Other reporters in the newsroom, thought I was nuts. “Why are you wasting your time?” they asked me. But I continued making calls and learned that most states had furlough laws that were far different from the one in Massachusetts. In Louisiana, a prison official told me, “No ma’am, we don’t let killers out for the weekend. We hang ’em, down here.”
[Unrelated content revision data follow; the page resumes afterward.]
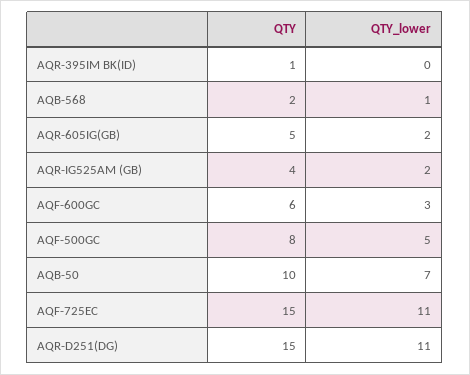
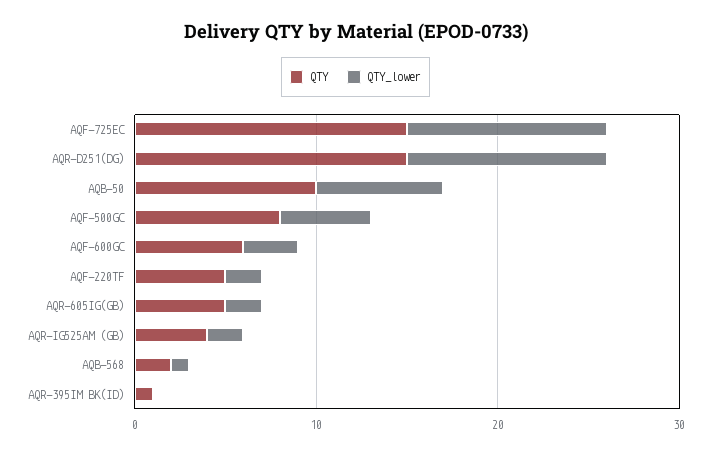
QTY, AQF-220TF: none -> 5
QTY_lower, AQF-220TF: none -> 2

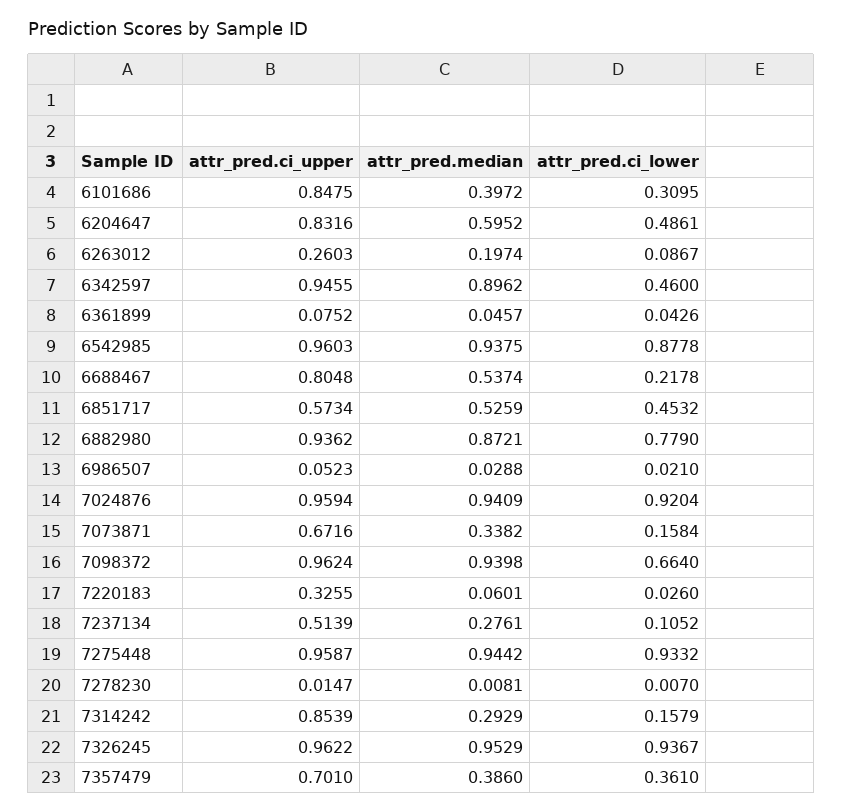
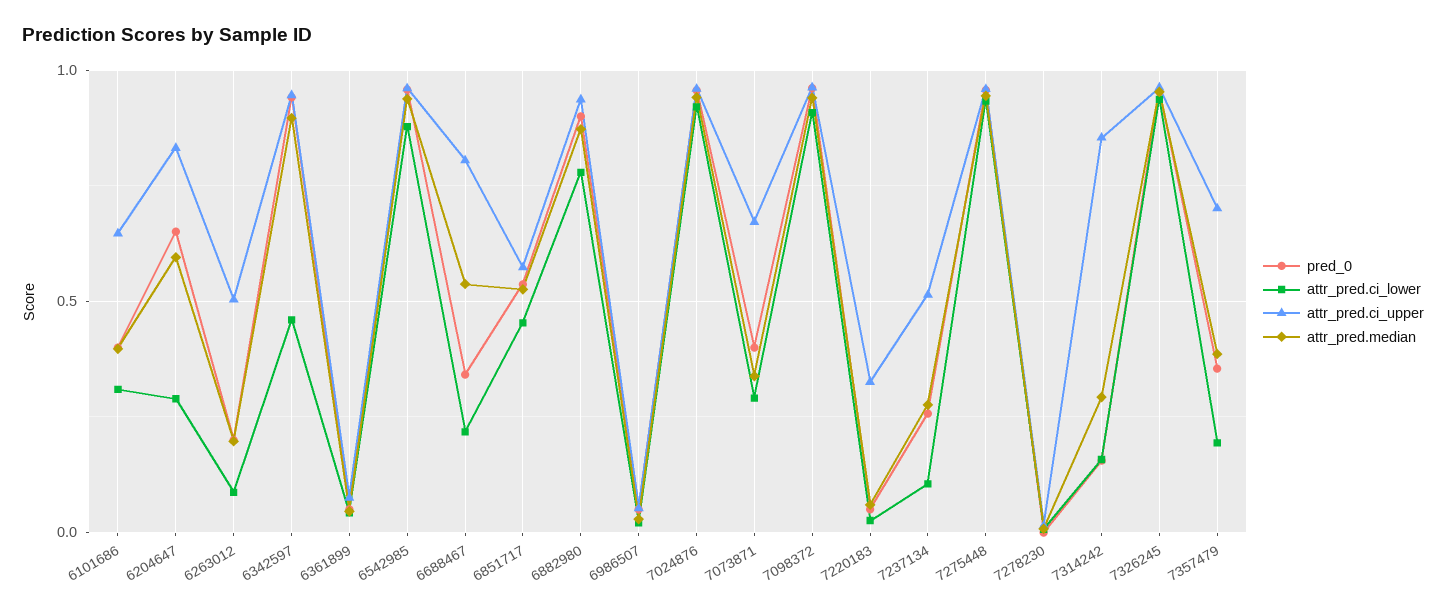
attr_pred.ci_upper, 6101686: 0.8475 -> 0.65
attr_pred.ci_lower, 6204647: 0.4861 -> 0.3
attr_pred.ci_upper, 6263012: 0.2603 -> 0.5
attr_pred.ci_lower, 7073871: 0.1584 -> 0.3
attr_pred.ci_lower, 7098372: 0.664 -> 0.9
attr_pred.ci_lower, 7357479: 0.361 -> 0.2
pred_0, 6101686: none -> 0.4
pred_0, 6204647: none -> 0.65
pred_0, 6263012: none -> 0.2
pred_0, 6342597: none -> 0.95
pred_0, 6361899: none -> 0.05
pred_0, 6542985: none -> 0.95
pred_0, 6688467: none -> 0.35
pred_0, 6851717: none -> 0.55
pred_0, 6882980: none -> 0.9
pred_0, 6986507: none -> 0.05
pred_0, 7024876: none -> 0.95
pred_0, 7073871: none -> 0.4
pred_0, 7098372: none -> 0.95
pred_0, 7220183: none -> 0.05
pred_0, 7237134: none -> 0.25
pred_0, 7275448: none -> 0.95
pred_0, 7278230: none -> 0
pred_0, 7314242: none -> 0.15
pred_0, 7326245: none -> 0.95
pred_0, 7357479: none -> 0.35

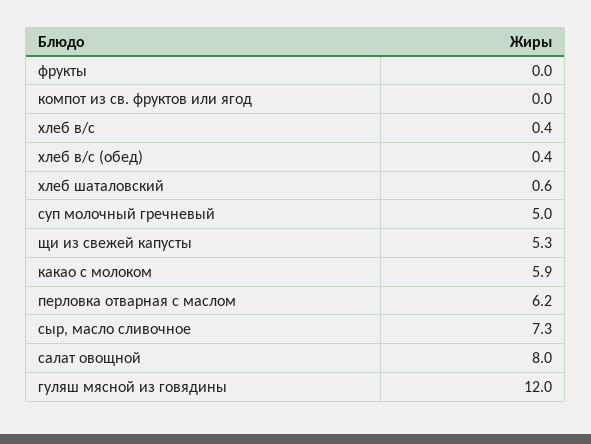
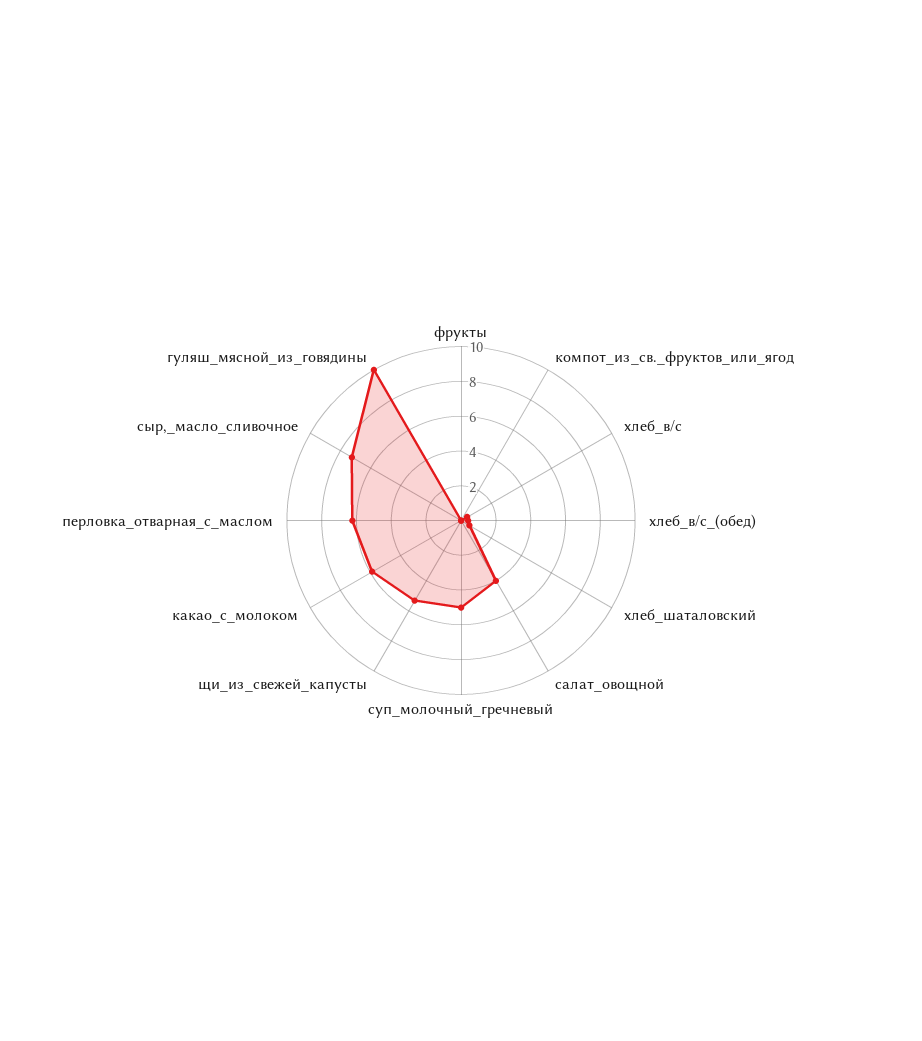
салат овощной: 8 -> 4
гуляш мясной из говядины: 12 -> 10

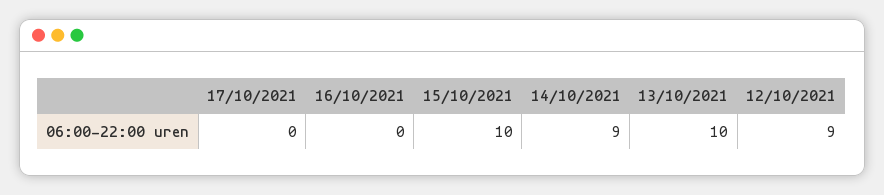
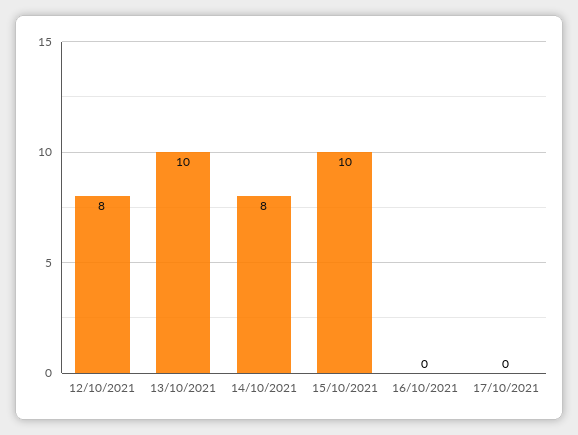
14/10/2021: 9 -> 8
12/10/2021: 9 -> 8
Most states allowed prisoners to go on leave to find a place to live or to get a job -- shortly before they were to be released from prison for good. Most states did not allow killers and rapists to go out for the weekend on unsupervised passes. My story ended up proving that Massachusetts’ program was far more liberal than those in other states. It further outraged people who wanted the law changed. Michael Dukakis, who was Massachusetts governor at the time, disagreed. He didn’t want to change the law, and that helped cost him the presidential election. I’ll never forget sitting in my North Andover living room watching the presidential debate and listening to George Bush Sr. talk about Willie Horton and how Dukakis was soft on crime.
Eventually, Dukakis changed the law, and now killers and rapists are no longer allowed to leave prison and come home on the weekend unsupervised. But changing the law didn’t help his image. Dukakis lost his bid for the White House.
Before the Horton story was over, I was sent to Baltimore to cover Horton’s trial for rape, kidnapping and the stabbings he did in that state. The judge there found Horton guilty and sentenced him to several life terms in prison. A poker-playing, whiskey-drinking character, the Maryland judge told me, “Tell those folks in Massachusetts don’t leave the light on for Willie, ’cause he ain’t never coming home.”
Throughout the trial, I kept asking Horton’s attorney if I could interview his client. After the sentencing, I asked again. To my surprise, the defense attorney said yes. Part of me wished he’d said no. For most of the night, I dreamt Horton was outside my hotel window.
The next morning, guards escorted me past several metal security doors into the interviewing area. Horton sat across from me, thankfully separated by glass. He wasn’t happy with our newspaper and our coverage. “You’re making me out to be a monster,” he shouted. He also didn’t like the fact that I asked him how he got out on furlough when he wasn’t even a model prisoner at Walpole. He again started yelling and told me tear my notebook page into small pieces. The interview continued for a while longer before I angered him again; guards took Horton away screaming.
Several months later, our newspaper won a Pulitzer Prize for our stories on Horton and the Massachusetts prison furlough system. I was stunned and overwhelmed. Suddenly I was getting telegrams from people like Senator Teddy Kennedy, congratulating me. People were looking at me differently, treating me differently. Suddenly I was a Pulitzer Prize-winning journalist.
Part of me wished we’d never won the Pulitzer. I felt like I didn’t deserve it, I didn’t do anything special. In fact, I had flunked magazine writing in college. This was all a sham.
I called up Don Murray, my former journalism advisor at UNH. He had been a wonderful mentor. Don was one of the best teachers and writing coaches in the country. He too had won a Pulitzer Prize, and he understood how I felt. “It’s like someone suddenly waved a magic wand and said you’ve made it,” he told me. “You’ve earned it. Enjoy it.”
Regardless of how strange I felt being called a Pulitzer Prize winner, the lessons of the Willie Horton story stayed with me. Our newspaper had changed laws and lives. The Horton story taught me how much power and responsibility journalists have.